_EXERCISE DATA_
--------
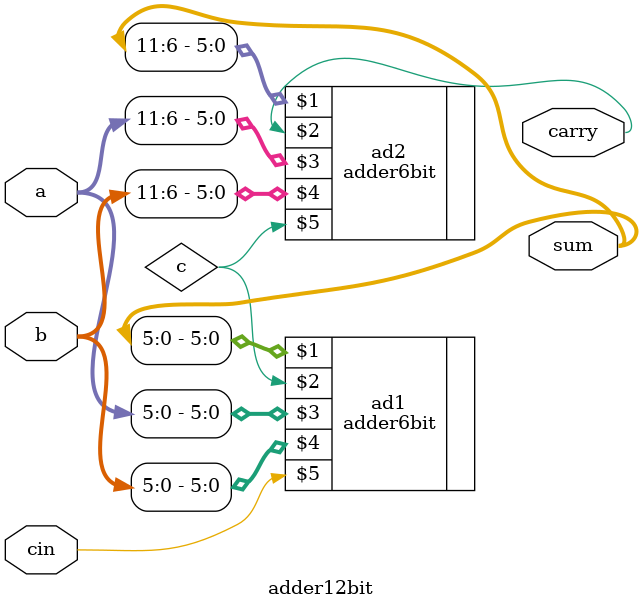
<source format=v>
`timescale 1ns / 1ps


module adder12bit(sum,carry,a,b,cin);
input [11:0] a,b;
input cin;
output [11:0] sum;
output carry;

wire c;

adder6bit ad1(sum[5:0] ,c, a[5:0] ,b[5:0] , cin);
adder6bit ad2(sum[11:6] ,carry, a[11:6] ,b[11:6] , c); 

endmodule

</source>
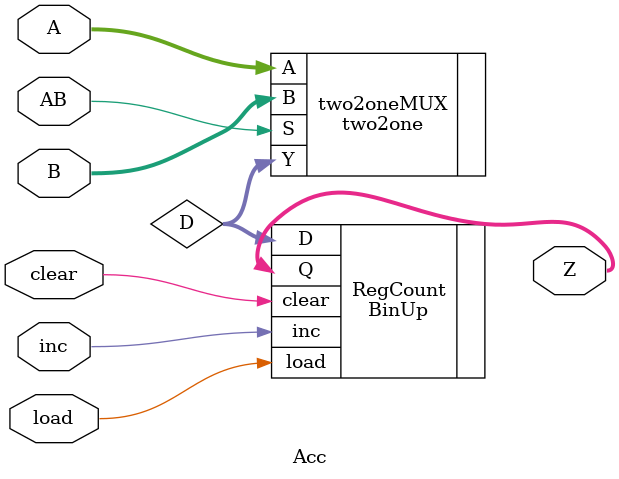
<source format=v>
module Acc  
( 
 input clear, load, inc, AB, //declare control inputs 
 input [3:0] A, B,  //declare data inputs 
 output [3:0] Z    //declare output 
); 
 wire [3:0] D;  //declare internal nodes 
 
//instantiate component modules 
two2one #(4) two2oneMUX 
( 
 .A(A) ,     // data input [3:0] A 
 .B(B) ,    // data input [3:0] B 
 .S(AB) ,    // select input  AB.  AB=0 selects A, AB=1 selects B. 
 .Y(D)     // data output [3:0] D 
); 
BinUp #(4) RegCount 
( 
 .inc(inc) ,   // control input  inc 
 .clear(clear) ,   // input  clear 
 .load(load) ,   // input  load 
 .D(D) ,     // data input from MUX [3:0] D 
 .Q(Z)     // data output from Acc [3:0] Z 
); 
endmodule 
</source>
--------
Everything from the line containing "output [3:0] D" through the final line above must be copied exactly, with both ends kept.

_OUTPUT OF THE TASK_
 .Y(D)     // data output [3:0] D 
); 
BinUp #(4) RegCount 
( 
 .inc(inc) ,   // control input  inc 
 .clear(clear) ,   // input  clear 
 .load(load) ,   // input  load 
 .D(D) ,     // data input from MUX [3:0] D 
 .Q(Z)     // data output from Acc [3:0] Z 
); 
endmodule 
</source>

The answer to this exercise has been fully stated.